By Garry Bartecki
Contributing Writer
Okay, so you heard the entire debate about the economic bailout plan (officially known as the Emergency Economic Stabilization Act), and are aware of all the deals made beforehand with AIG and some of the investment banks. You also heard that this fix was required to shore up the banks and get the credit markets moving again. Hearing that, youre probably thinking all will be right with the world now, and you can ignore last months column about tight credit markets.
Not gonna happen...
After President Bush signed the bill and I had a chance to listen to various experts, I went back to Ken Hedlund and Robert Frentzel, contributors to last months column, for their insight. Unfortunately, no matter who you talk to, it will take time to get the changes in the bill through the system; in the meantime, credit is going to be tougher to get than it was before things hit the fan. So, pretty much what we suggested last month is still on the table. Things may be a little better, but not to the point where credit will be easy to get.

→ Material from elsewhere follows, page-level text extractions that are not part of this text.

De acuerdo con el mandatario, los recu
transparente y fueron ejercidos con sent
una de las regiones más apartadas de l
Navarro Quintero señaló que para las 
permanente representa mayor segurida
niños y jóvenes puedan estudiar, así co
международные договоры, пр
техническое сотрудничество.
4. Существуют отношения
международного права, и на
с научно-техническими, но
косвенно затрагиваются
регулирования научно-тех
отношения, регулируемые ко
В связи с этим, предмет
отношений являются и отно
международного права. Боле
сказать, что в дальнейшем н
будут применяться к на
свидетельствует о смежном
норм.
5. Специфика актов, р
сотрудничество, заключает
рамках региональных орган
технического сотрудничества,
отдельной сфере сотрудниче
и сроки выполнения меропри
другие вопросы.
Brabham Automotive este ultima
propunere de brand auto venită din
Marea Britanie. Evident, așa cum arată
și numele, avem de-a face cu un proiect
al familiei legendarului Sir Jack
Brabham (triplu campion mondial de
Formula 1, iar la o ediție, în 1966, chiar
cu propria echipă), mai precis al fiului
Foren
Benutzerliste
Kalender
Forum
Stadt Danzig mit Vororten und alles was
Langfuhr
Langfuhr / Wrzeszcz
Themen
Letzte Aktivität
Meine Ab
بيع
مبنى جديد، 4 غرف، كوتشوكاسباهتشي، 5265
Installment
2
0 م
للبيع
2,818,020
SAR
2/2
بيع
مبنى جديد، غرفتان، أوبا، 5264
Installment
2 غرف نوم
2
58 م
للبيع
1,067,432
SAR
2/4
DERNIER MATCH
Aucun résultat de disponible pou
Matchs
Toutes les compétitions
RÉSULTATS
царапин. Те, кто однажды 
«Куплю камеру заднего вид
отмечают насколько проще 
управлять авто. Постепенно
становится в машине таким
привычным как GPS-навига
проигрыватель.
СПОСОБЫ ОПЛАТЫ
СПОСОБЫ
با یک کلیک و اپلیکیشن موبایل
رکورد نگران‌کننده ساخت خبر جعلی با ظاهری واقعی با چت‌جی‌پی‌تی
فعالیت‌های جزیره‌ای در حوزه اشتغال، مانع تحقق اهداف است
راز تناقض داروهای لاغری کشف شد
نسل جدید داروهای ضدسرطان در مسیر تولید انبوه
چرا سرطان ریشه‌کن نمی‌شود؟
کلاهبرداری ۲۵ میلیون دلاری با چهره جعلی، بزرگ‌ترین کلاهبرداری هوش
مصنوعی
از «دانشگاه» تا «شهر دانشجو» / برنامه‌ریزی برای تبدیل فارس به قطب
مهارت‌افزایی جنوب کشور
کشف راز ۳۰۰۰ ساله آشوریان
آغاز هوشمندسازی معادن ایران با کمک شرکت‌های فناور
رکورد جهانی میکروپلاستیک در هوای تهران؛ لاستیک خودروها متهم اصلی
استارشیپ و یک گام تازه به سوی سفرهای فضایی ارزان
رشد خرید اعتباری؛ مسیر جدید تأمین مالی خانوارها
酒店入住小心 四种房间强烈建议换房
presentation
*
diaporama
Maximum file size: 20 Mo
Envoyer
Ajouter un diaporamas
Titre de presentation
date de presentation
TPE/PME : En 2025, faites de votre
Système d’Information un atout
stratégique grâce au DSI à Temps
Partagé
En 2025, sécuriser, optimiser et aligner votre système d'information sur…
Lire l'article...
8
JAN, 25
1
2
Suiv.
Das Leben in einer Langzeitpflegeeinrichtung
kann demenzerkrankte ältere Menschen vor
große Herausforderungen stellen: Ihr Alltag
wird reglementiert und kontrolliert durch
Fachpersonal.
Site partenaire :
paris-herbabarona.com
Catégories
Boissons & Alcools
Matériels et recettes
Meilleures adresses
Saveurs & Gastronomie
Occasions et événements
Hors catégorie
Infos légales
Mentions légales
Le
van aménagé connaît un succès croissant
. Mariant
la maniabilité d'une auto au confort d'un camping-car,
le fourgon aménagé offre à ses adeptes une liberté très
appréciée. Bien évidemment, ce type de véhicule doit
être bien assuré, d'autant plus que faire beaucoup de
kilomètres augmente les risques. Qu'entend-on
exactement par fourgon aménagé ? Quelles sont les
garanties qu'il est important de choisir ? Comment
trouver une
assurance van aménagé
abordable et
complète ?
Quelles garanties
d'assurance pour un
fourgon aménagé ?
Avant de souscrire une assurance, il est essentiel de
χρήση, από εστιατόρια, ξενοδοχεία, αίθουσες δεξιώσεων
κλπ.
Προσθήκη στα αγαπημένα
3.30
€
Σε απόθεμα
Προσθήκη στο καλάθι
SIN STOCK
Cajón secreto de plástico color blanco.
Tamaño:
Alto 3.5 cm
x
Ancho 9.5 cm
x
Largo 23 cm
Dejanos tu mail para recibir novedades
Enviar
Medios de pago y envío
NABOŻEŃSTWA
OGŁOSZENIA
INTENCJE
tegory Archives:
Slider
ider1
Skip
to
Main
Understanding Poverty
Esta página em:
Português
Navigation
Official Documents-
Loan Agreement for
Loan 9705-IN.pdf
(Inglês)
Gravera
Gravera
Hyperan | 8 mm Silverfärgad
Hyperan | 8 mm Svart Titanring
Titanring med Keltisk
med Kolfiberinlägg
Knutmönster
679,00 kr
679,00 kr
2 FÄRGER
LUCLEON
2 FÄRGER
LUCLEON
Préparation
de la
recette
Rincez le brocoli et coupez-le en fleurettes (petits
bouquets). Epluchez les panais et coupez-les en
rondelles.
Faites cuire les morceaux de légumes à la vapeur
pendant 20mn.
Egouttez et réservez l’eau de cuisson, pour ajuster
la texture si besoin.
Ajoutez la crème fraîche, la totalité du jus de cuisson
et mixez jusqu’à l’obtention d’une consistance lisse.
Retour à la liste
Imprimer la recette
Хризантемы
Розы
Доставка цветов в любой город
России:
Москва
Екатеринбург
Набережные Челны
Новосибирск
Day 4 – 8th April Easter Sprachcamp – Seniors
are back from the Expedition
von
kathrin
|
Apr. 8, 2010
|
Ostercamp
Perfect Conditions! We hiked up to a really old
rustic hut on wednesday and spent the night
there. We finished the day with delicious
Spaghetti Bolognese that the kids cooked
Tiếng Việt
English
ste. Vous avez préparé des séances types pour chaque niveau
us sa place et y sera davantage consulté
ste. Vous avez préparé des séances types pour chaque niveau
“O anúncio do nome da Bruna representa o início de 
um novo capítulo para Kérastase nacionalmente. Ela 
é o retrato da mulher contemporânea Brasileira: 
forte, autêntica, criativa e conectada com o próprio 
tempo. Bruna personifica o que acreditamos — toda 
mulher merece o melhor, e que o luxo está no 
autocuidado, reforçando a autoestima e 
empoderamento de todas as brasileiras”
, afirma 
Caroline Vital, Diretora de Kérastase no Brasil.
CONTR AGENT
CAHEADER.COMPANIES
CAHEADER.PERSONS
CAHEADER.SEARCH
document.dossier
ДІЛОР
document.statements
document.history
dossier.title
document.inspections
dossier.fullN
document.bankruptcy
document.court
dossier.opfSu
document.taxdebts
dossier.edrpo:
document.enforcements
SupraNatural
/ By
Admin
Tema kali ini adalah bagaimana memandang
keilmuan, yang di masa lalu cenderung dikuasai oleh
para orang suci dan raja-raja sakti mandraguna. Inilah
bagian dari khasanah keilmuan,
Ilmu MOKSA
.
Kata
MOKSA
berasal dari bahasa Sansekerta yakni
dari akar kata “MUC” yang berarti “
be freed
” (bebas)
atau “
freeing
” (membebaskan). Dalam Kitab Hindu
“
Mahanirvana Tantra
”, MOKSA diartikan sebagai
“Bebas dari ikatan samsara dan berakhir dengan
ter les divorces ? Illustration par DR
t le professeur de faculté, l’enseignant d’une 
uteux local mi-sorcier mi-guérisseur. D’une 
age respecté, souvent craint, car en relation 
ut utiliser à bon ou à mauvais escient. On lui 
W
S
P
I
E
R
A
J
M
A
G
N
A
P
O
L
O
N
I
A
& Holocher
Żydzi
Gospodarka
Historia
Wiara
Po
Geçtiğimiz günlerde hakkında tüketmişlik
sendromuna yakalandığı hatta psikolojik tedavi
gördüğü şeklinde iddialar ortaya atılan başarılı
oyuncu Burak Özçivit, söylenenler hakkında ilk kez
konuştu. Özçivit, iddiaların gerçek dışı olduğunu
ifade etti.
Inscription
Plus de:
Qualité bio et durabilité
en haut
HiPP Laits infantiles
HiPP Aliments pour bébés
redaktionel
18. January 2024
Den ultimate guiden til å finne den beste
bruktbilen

Uncertainty in real estate lingers on
Banks are still nervous. They are still hesitant to loan funds to each other. The Federal transactions will take some time to complete, which will push out the recovery time. And like it or not, real estate and thus construction will not be high on any banks list when they sit down to discuss what markets to hit going forward.
Banks will also be more cautious with their lending policies. They will be pushing a de-leveraging model, which will require more collateral and less debt to avoid over-extending themselves based on conservative lending standards.
A recent survey of real estate executives suggests the majority are writing off 2009, with 92% of respondents holding a bearish outlook for the next 12 months. Of this group, 62% believe it will be 2010 before the real estate market stabilizes, with another 22% thinking it will be 2011. The multi-family housing market holds some 12-month potential, with the single-family market pushed out to 2010 and 2011.